Какова судьба прославленных постановок Фоменко, долго державшихся в репертуаре театра Вахтангова – «Без вины виноватых» и «Пиковой дамы»?
При встрече я всегда приглашал Петра Наумовича зайти, посмотреть, что происходит с его старыми постановками у нас: было много замен, вводов, я думал – он сделает замечания. Трудно спектаклю жить без присмотра. Но он просил убрать свои старые постановки, не мог видеть их угасания. А я настаивал, чтобы он написал заявление и подписался: «Прошу снять с репертуара мои спектакли такой-то и такой-то по истечении отпущенного срока их жизни». Так мы шутливо спорили. Но Петр Наумович, хотя и требовал смело, ничего не подписал. Я, в свою очередь, не хотел слышать упреки, что снял спектакли Фоменко, убрал из афиши его пушкинский спектакль и поставил своего «Онегина».
«Пиковая дама» с 1996 года уже обветшала. Я попытался сделать какие-то общие замечания и понял – не вернешь! Так жалко! Только он мог бы что-то спасти… Этот сезон мы еще продержимся, но, похоже, надо прощаться. Но ничего, спектакли не пропадают. Я бы с удовольствием снял любой свой спектакль после премьеры. Он уходит на небеса, там продолжает играться и становится идеальным. Я не воюю за спектакли. Даже снятые спектакли существуют. Легендарные постановки должны соответствовать легенде. Снисхождения не надо. Так мы поступили с «Принцессой Турандот» – репетировали три месяца, но потом отказались от этой идеи. Ради памяти Вахтангова, Фоменко мы вынуждены прощаться с их шедеврами. И пусть они пребывают в вечной гармонии там – наверху. Когда остается легенда – нам легче жить.
Что вам было особенно дорого в личности и поведении Петра Наумовича, чем он удивлял вас?
Наши встречи с Петром Наумовичем были коротки, но насыщенны. Как-то мы у него в театре засиделись за вином и водкой. Я тогда заметил: он сначала вино выпьет, закурит, потом – водку. Я удивился – как он может так смело мешать напитки. «Я сам мешаный», – отшутился Петр Наумович, намекая на смесь кровей. Пару раз мы долго сидели и у него, и у нас – до утра.
В нем была такая трогательность… Еще ощущалась особая близость с Литвой: мы же чувствовали, что он очень с ней связан, там живут его сын, мать его сына и две внучки. Меня трогало, что он порой передавал мне валюту для них, волнуясь и смущаясь, и я с радостью работал «курьером». Приятно было, что он заботится, не забывает, что в нем жива память.
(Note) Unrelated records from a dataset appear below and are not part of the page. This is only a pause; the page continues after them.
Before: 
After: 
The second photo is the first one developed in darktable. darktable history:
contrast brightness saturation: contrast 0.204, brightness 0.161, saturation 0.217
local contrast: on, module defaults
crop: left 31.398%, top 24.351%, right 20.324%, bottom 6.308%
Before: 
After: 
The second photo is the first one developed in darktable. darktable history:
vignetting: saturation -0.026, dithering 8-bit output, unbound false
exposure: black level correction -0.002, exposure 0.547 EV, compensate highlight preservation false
Эти поступки его красили.
У него было множество объектов для заботы: он помнил о людях, сводил друг с другом, знакомил. После встреч с ним оставалось ощущение: богатый человек. Богат Петр Наумович был душевно, внутренне, любовью людей, знаниями, всей жизнью. Поэтому он имел природное право быть открытым, искренним. Ему не жаль было отдать, поделиться. Как и когда он впитывал все это нескончаемое богатство – не знаю. События всей его большой прожитой жизни не уходили в прошлое, в историю, а оставались с ним, перерабатываясь, трансформируясь. Он «копался» в самой жизни, черпая из нее все новые впечатления, доискиваясь смыслов. Петр Наумович очень похож на философа, мыслителя, но предмет его исследований – сама жизнь. Сама жизнь и была его философией и опорой. А богатство это видно в созданных им спектаклях. У него же не было иных забот, кроме театра, как и у меня, – семьям приходится с этим мириться.
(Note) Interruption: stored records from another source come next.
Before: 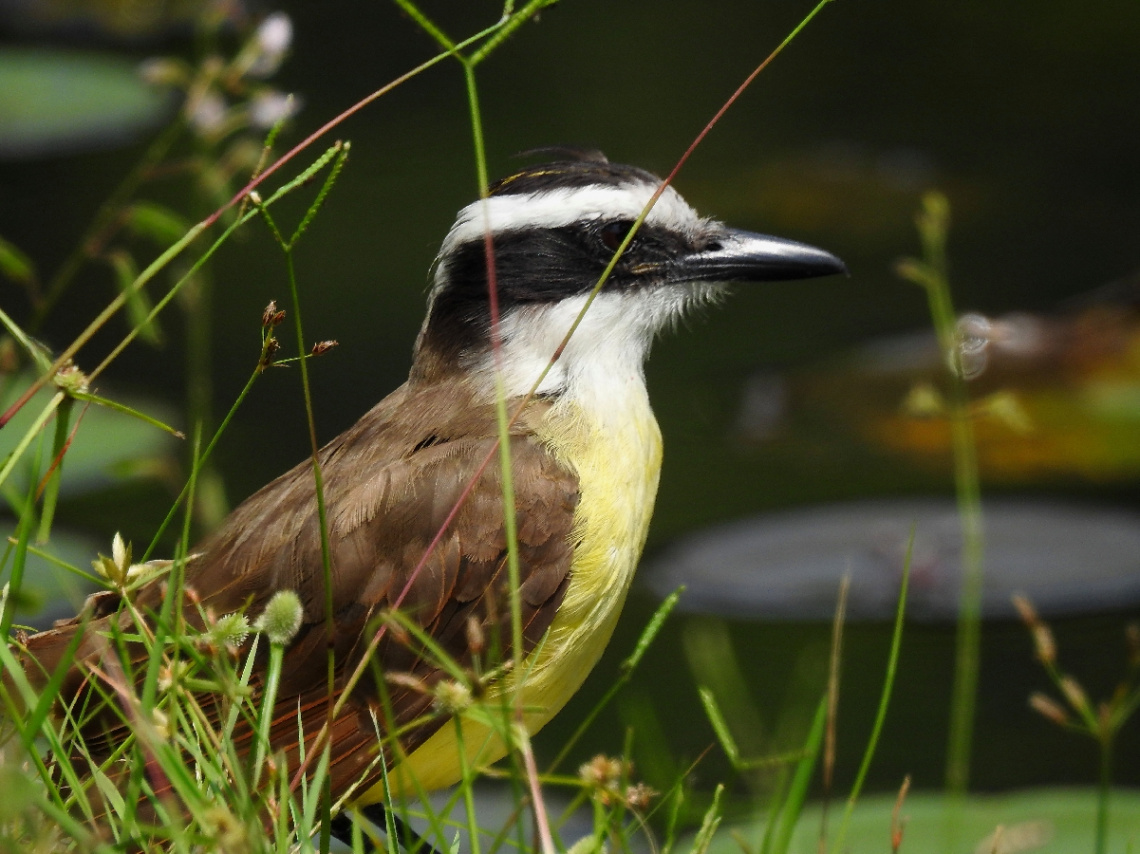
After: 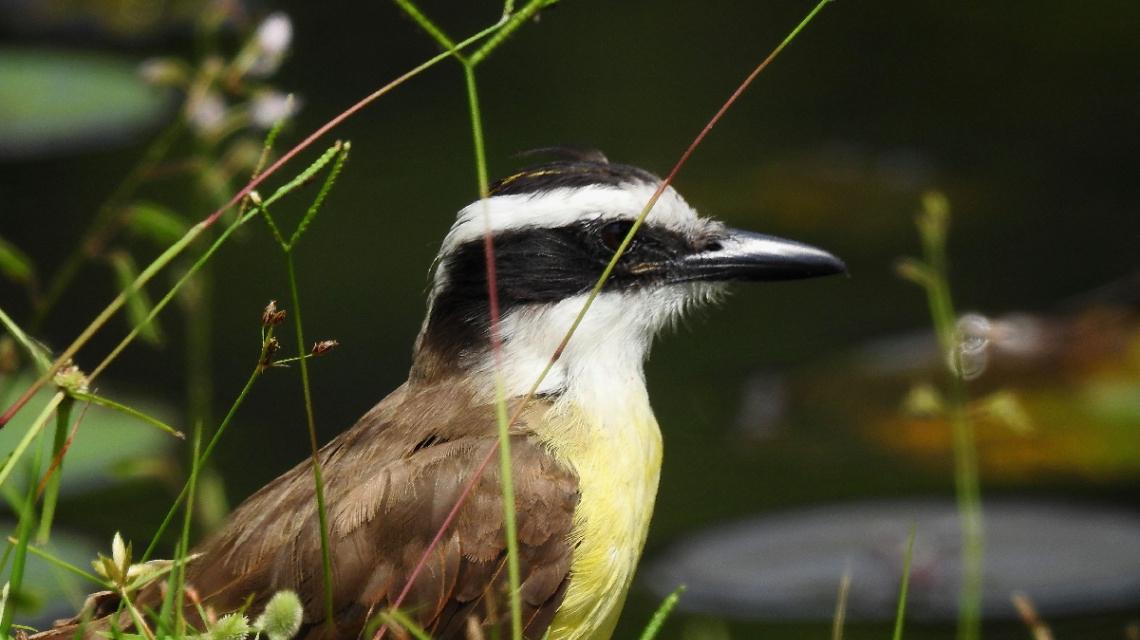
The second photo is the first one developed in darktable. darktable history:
crop: bottom 24.984%
tone curve: curves: ch0 [(0, 0) (0.251, 0.254) (0.689, 0.733) (1, 1)], color space Lab, independent channels, preserve colors none
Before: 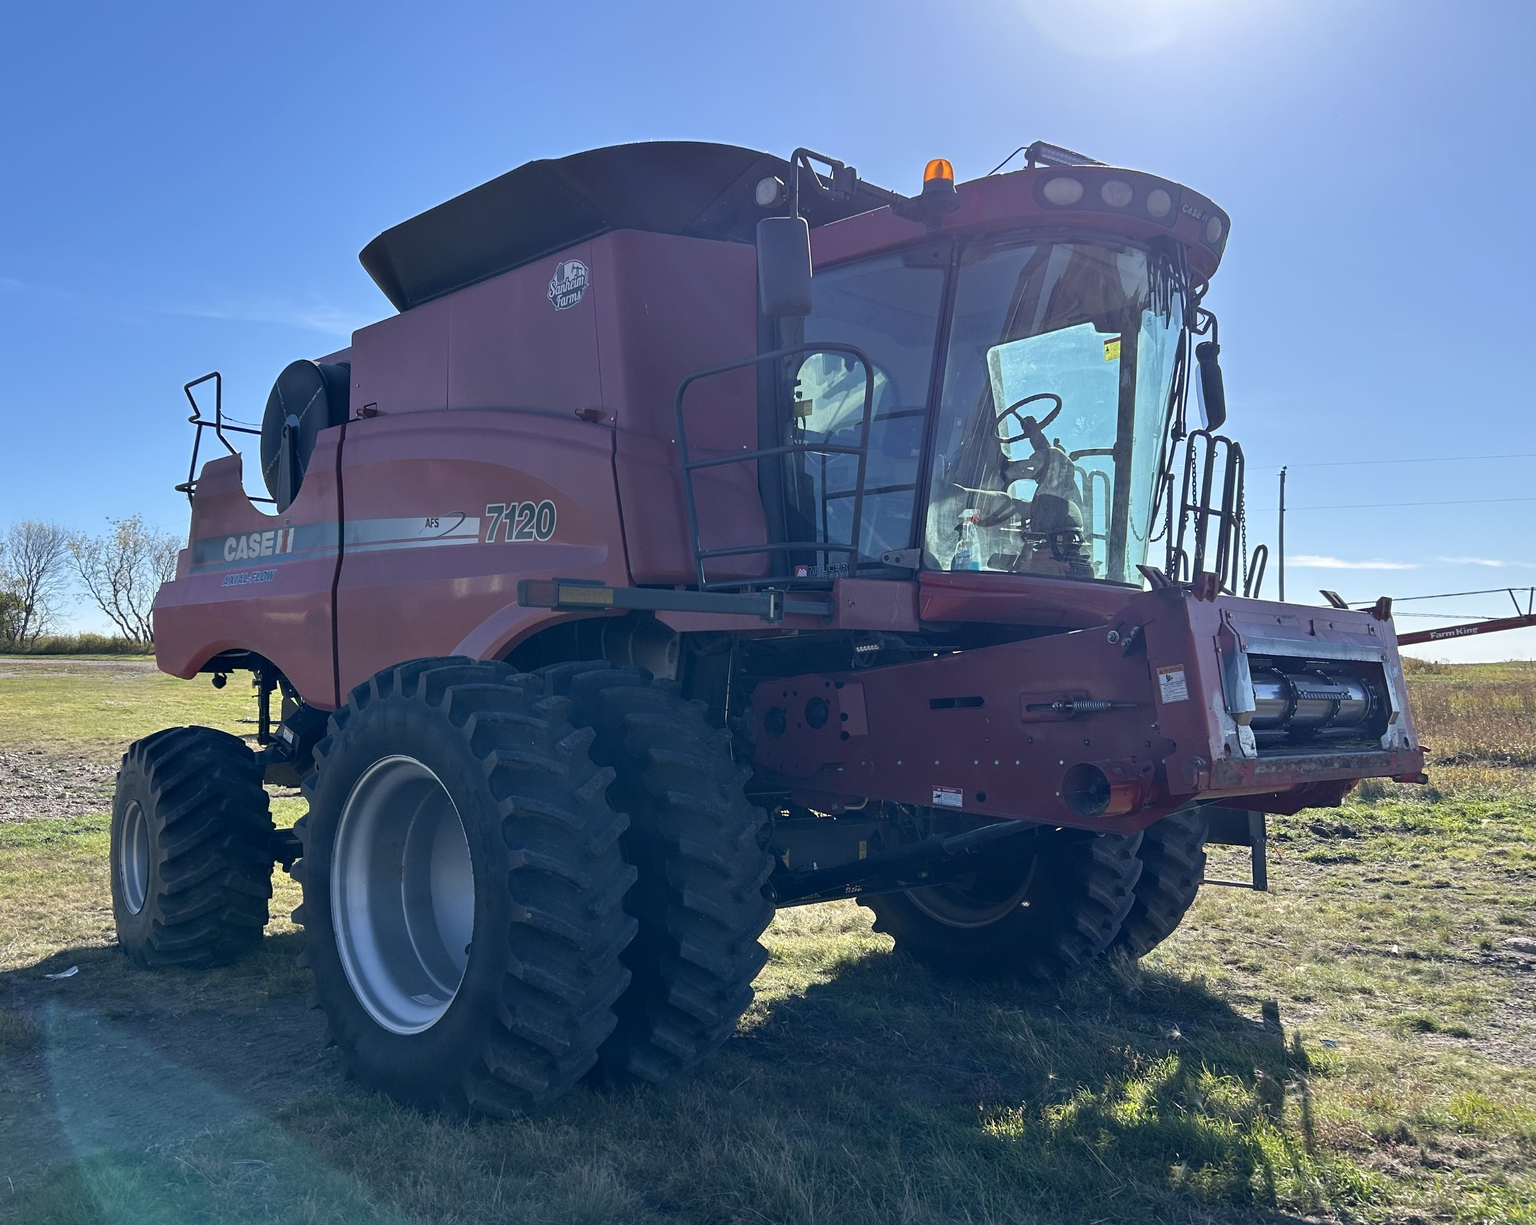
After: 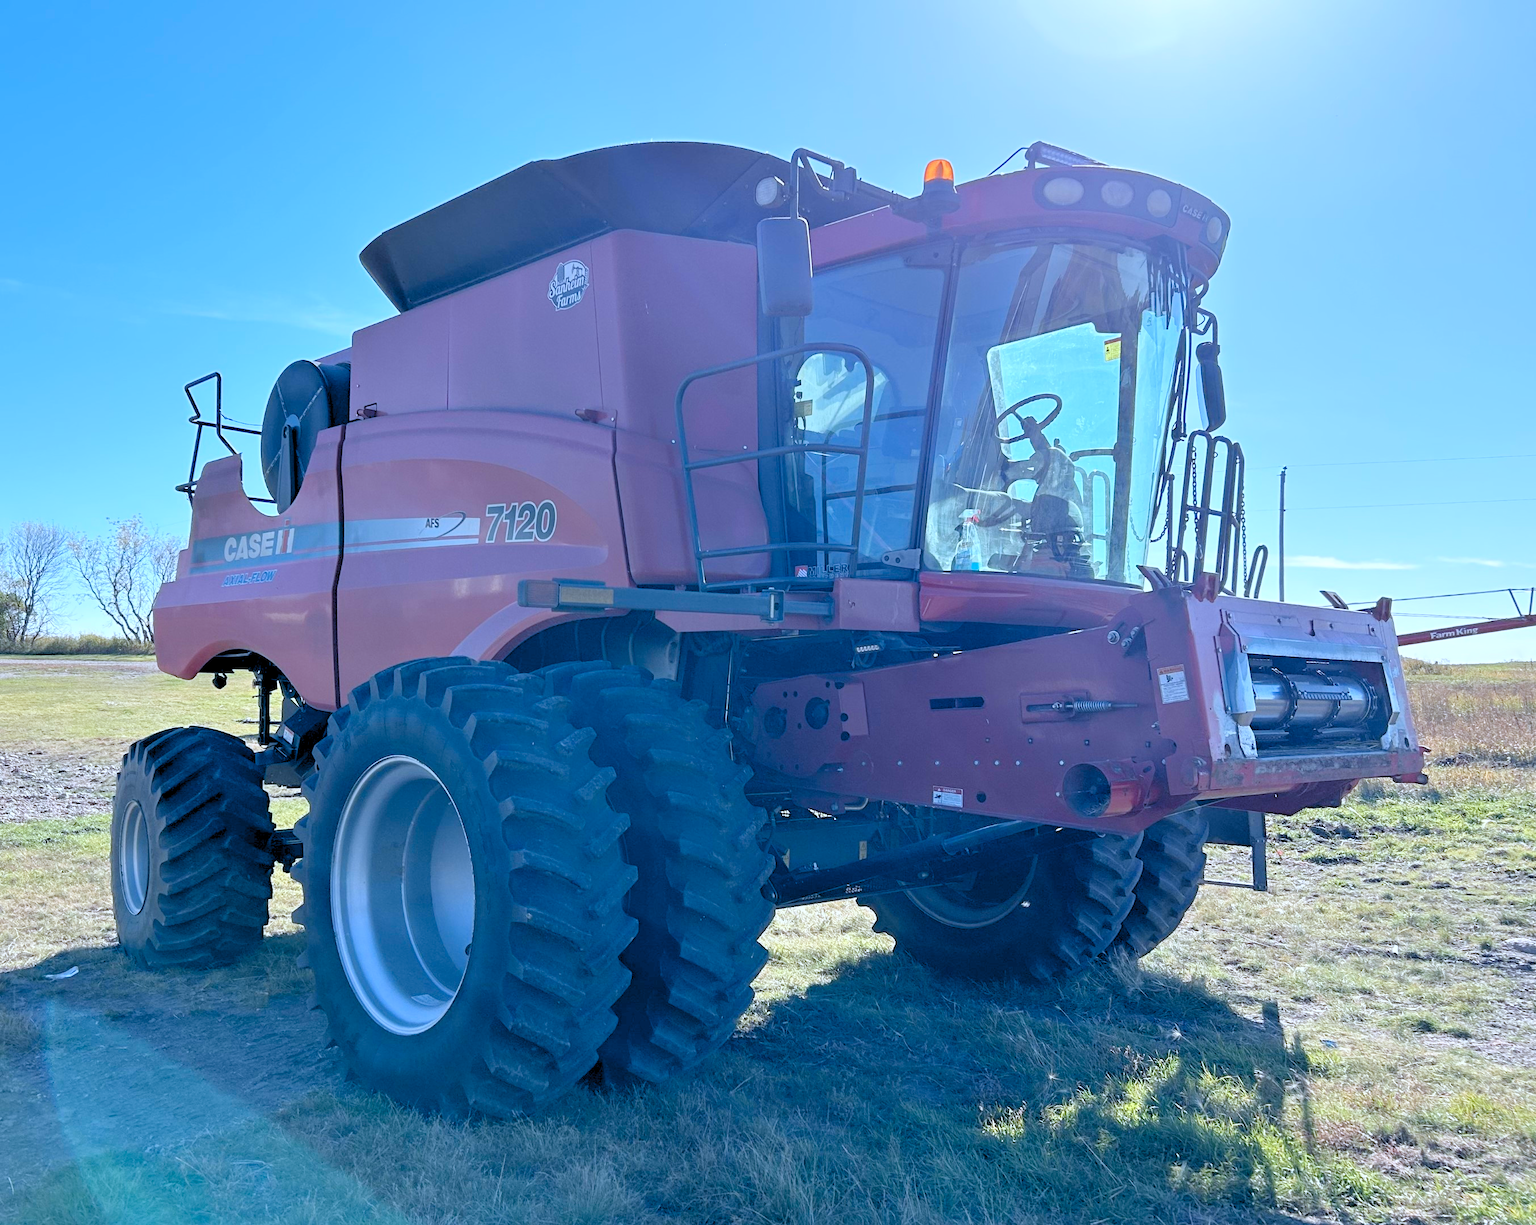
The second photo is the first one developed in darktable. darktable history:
color correction: highlights a* -2.02, highlights b* -18.11
levels: levels [0.072, 0.414, 0.976]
Петр Наумович всегда строил свой театр и этим жил. И долго ждал своего «дома». Как вы считаете, режиссер трудно привыкает к новым, пусть даже «идеальным» условиям работы?
Он не боялся и любил близость сцены и зрительного зала, актеров и зрителей. Передавал свое богатство и требовал от актера веры в себя, словно призывая: «Верь, ты богат! Посмотри на свою жизнь, на жизнь вокруг!» Он творил гордого человека. Для этого и нужна такая близость – чтобы разглядеть все богатство человека. Помню, как жаловался, когда построили новый театр: «Не могу! Если бы раньше лет на десять!» Интересное наблюдение – так почему-то бывало не только с ним. Анатолий Васильев ждал, когда выстроят театр, и не смог в нем существовать. Когда мне построили в Вильнюсе новое здание, я год не мог в нем работать! Заходил и ощущал, что все не то, хотя я пытался, бился… И когда новый театр открылся, вскоре получил приглашение в Москву, а это, казалось бы, «свое» пришлось оставить другим… Я ведь тоже работал в небольшом репетиционном зальчике – там было уютно, тепло, понятно, близко. А в новых пространствах режиссеры страдают – Васильев ушел, Петр Наумович бился… Стремился намолить, вкропить себя по частицам в этот воздух, в эти стены, в этот мрамор… Переживал, что поздно. Но так всегда кажется: я бы, наверное, тоже хотел, чтобы мне предложили Вахтанговский театр на десять лет раньше. И я бы сразу согласился и не сомневался бы ни минуты!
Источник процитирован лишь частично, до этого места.